Par voie de conséquence, la capacité de résilience des entreprises en a pris un coup. Quatre (4) années
auparavant, une (1) entreprise sur trois (3) déclarait ne pas être menacée même si la conjoncture venait à se dégrader. Aujourd’hui, seule une (1) entreprise sur quatre (4) déclare avoir de telle capacité. De même, 40% des entreprises estiment leur capacité de survie à moins de deux (2) ans en cas de détérioration de la conjoncture.
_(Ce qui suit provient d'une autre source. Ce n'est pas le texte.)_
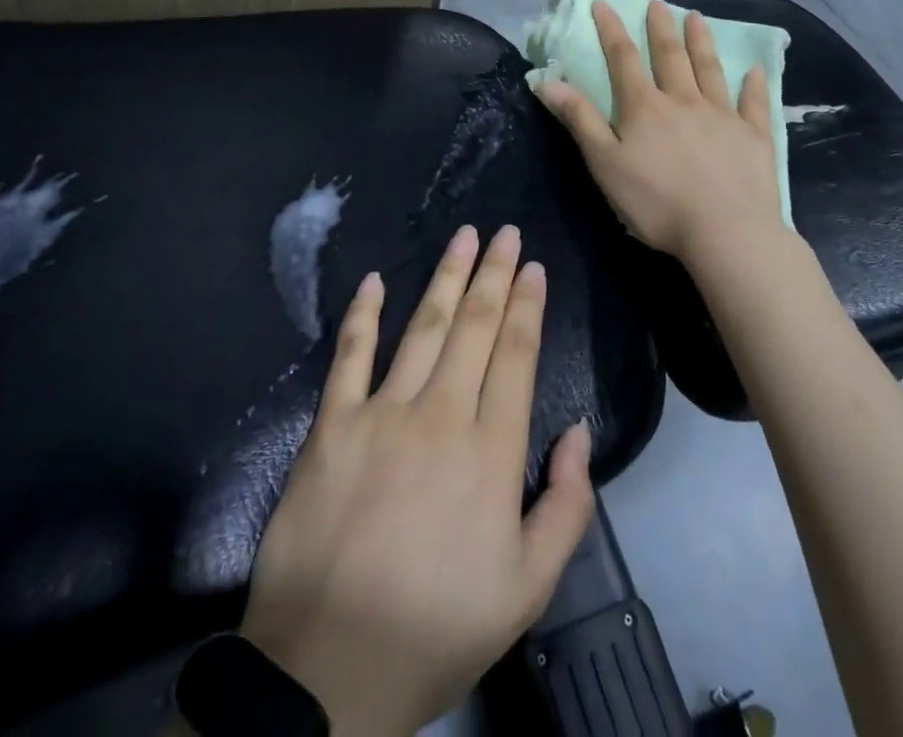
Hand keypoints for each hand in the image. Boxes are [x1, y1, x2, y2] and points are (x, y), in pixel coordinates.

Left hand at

Elles étaient 25% il y’a deux (2) ans et 20% il y a quatre (4) ans. La dégradation de la situation économique se situe en haut des préoccupations des chefs d’entreprises. En 2016, l’instabilité sécuritaire figurait encore en tête des préoccupations. Sans surprise, ce sujet ne fait plus partie du Top 5 de leurs préoccupations. Deux (2) nouveaux sujets font leur entrée dans le Top 5 des préoccupations : la dégradation du taux de change et la pression fiscale. En revanche, la situation sociale et la qualité de service de l’administration continuent à figurer de façon récurrente parmi le Top 5 des préoccupations des chefs d’entreprises.

Dans le Top 5 des barrières à l’investissement, trois (3) éléments classés depuis 2016 se retrouvent dans le baromètre 2018 : la lourdeur administrative, la corruption administrative et le climat social. Deux (2) nouveaux éléments font désormais leur entrée : les charges fiscales et sociales et le cadre réglementaire de l’investissement.